Anyway, I’ve managed to purchase a Sun Blade 2000 (specs are in the Systems tab), which has become my main desktopy workstation (I think I’m a sucker for the glowing Sun logo on the front). (Yeah, I know I could get a better x86 machine, but I don’t want to)

Erlang has once again has come up and peaked my interest. I got the Joe Armstrong book a few weeks ago and managed to compile erlang for Solaris/SPARC today (I’ve had it working on my iBook for a while now, but the previously mentioned Blade 2000 is a much nice machine to program on (read: it’s got a big screen)). If you need it for Solaris 10/SPARC, send me a message.

XM-4101B

If anyone needs a SCSI CD drive with 512 byte blocks, I have two (maybe three) spare XM-4101B (those are the 1″ drives found the in the SPARCstation 4, 5 and 20). Price of shipping is all I ask (of course, you can always just meet up with me).

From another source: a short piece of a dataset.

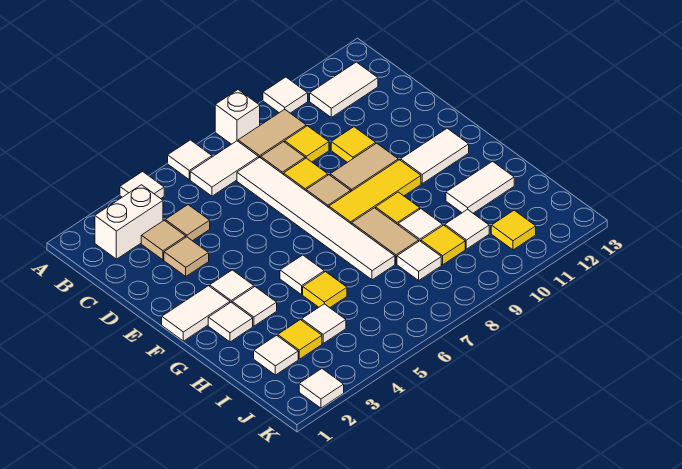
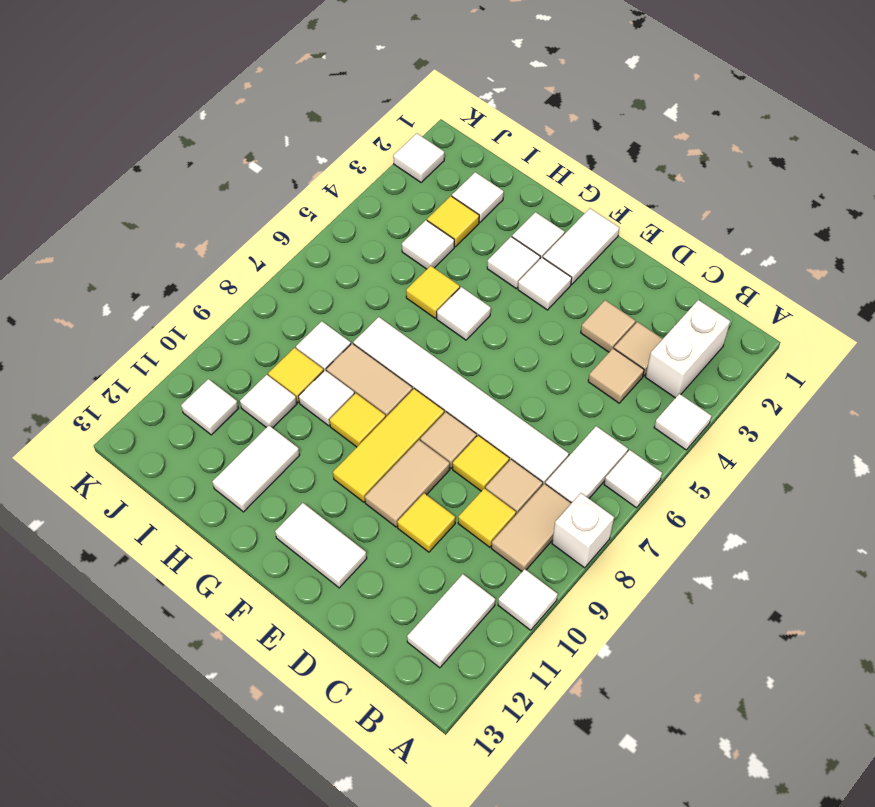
white 1x2 tile [401,128,469,184] -> white 1x2 tile turned to [275,503,367,588]
yellow 1x1 tile [491,210,536,250] -> white 1x1 tile [181,379,239,435]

Paperclip: Designed by Apple in California

Insanely Great News — Paperclip: Designed by Apple in California

To some, this may seem stupid, but I must say, it’s the small things that count and make a product really nice.

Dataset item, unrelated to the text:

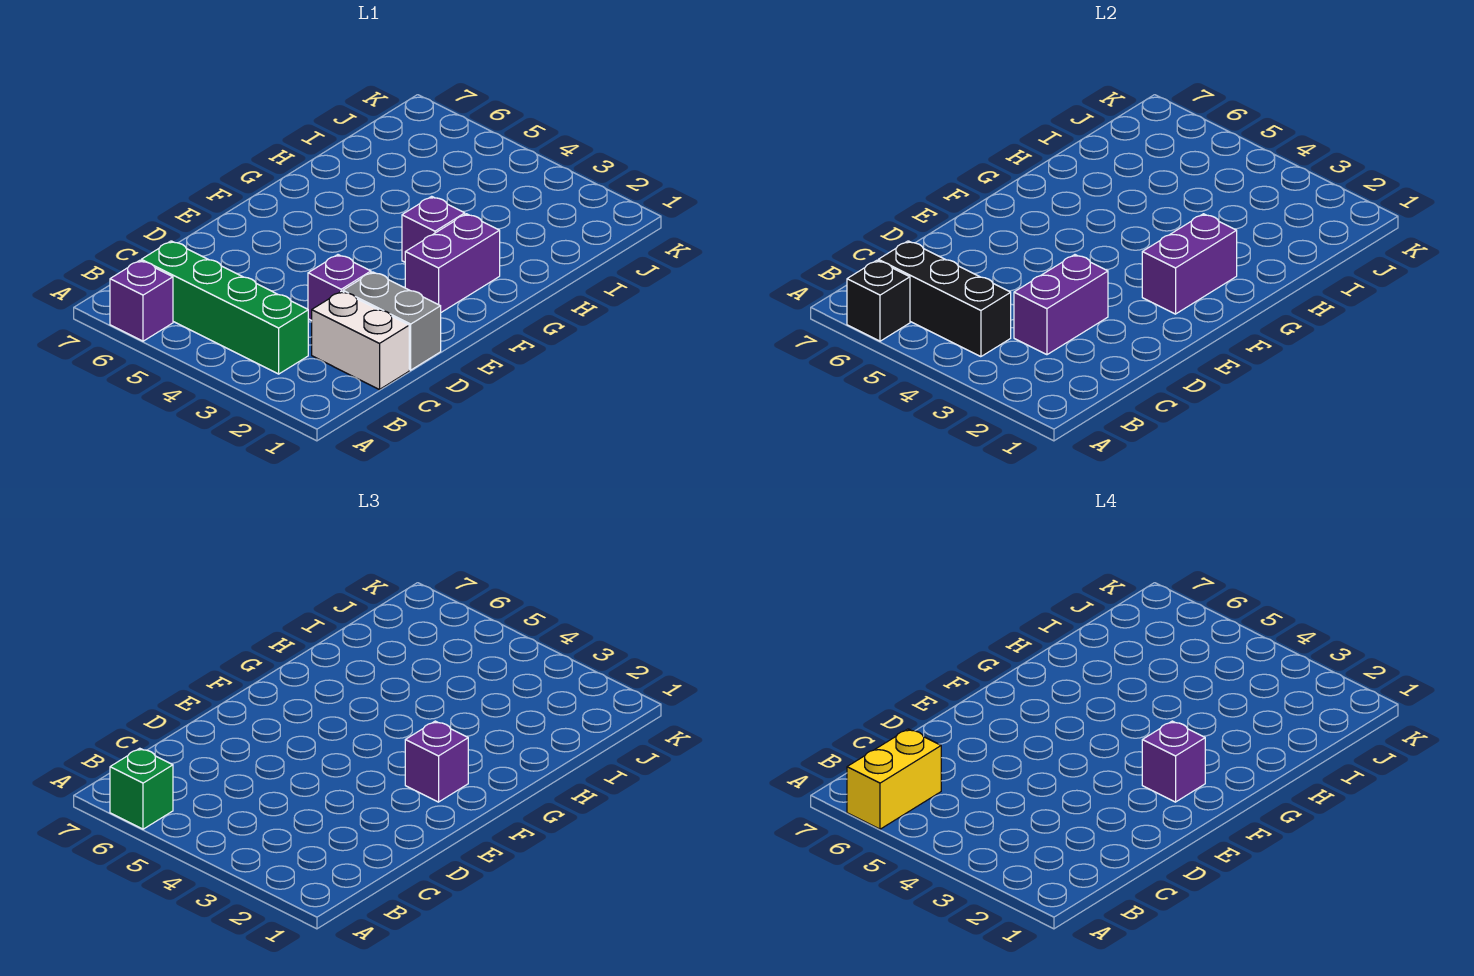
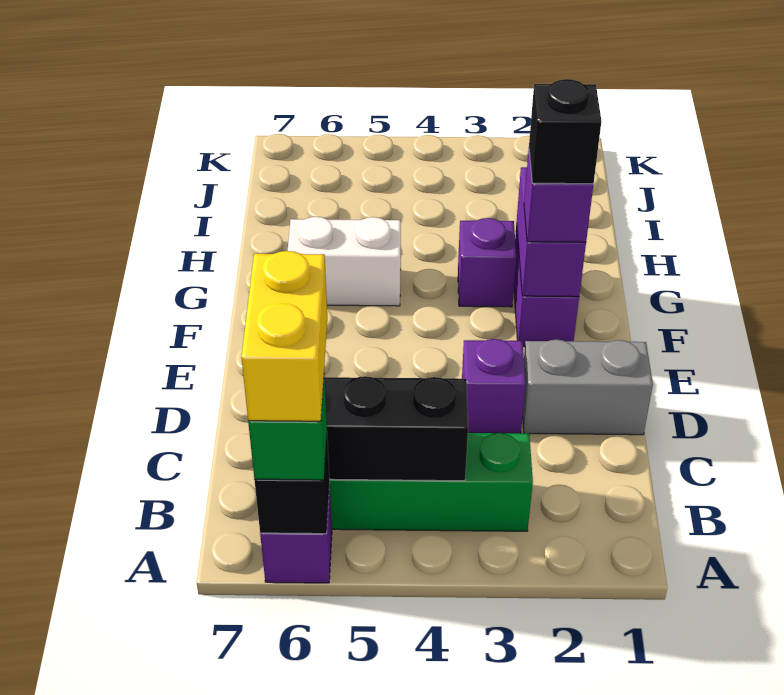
white 1x2 brick [312,291,409,390] -> white 1x2 brick moved to [288,217,401,306]
purple 1x2 brick [1014,255,1108,355] -> none
purple 1x1 brick [1142,721,1205,802] -> black 1x1 brick [529,79,601,184]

Installing Solaris with ISC DHCPd

If you even considered doing a network Solaris install, you know the docs tell you to use Solaris’ DHCP daemon. For lack of better words, it’s kind of crappy (it might be powerfull but it’s way to complex if you are just doing a simple setup). I’ve found a couple sites with information on how to use ISC’s DHCP server:

Setting Up ISC DHCP Server to Load the Solaris OS and Red Hat Linux Systems

This one time, at bandcamp : jumpstart-dhcp

Got the AVR programmer working

This weekend, I went to Washington State to visit/help Marla. This was the first time I’ve ever flown without someone I knew. Even though I’m an engineering student and have taken classes where all this stuff is explained, it still amazes me that this stuff actually works.

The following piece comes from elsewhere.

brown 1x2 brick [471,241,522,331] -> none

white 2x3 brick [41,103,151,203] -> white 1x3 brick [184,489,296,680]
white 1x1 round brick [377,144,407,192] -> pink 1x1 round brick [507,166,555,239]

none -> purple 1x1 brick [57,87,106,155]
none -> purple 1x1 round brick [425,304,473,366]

I got the Digikey order mentioned in the previous post last Friday, and put together the USBtinyISP today. I would highly recommend this programmer for anyone starting out. Not only does the kit give you some experience with building things, it’s about $15 cheaper than the avrisp2 programmer (get some micros with that $15). I managed to get avrdude going and programmed a ATtiny2313 with a precompiled blinky LED program. I got it working after realizing some stupid mistakes I made. Now I’m watching a LED blink. I don’t know who said it first, but there is no other time that would make a person so excited to see and LED blink.

Random Updates

Not really much interesting is going on Just thought I’d update on a few things since people have been asking for it.

I bought the USBtinyISP. It’s a cheap AVR microcontroller programmer (sold as a kit). I already have (more expensive) PIC programmer, but the AVR seem better with the availability of avr-gcc, avr-libc and avrdude (interfaces with the hardware programmer). Having to do any thing with PIC using free software always seems like a pain in the ass (like I can’t find mac or linux software for the programmer I have). Anyway, the AVR assembly seems more to my liking (on the rare occasion that I do some). I haven’t made the LED blink yet as I still need parts (a Digikey order was made the other day), but hopefully next week.

While on the topic of hardware, I wanted to built a cheap kit radio so I could try some homebrew QRP. People have recommended the SW+ 40, along with a few others. I was just wondering if there was any other recommendations? Also, any opinions on the Norcal keyer or any set of paddles?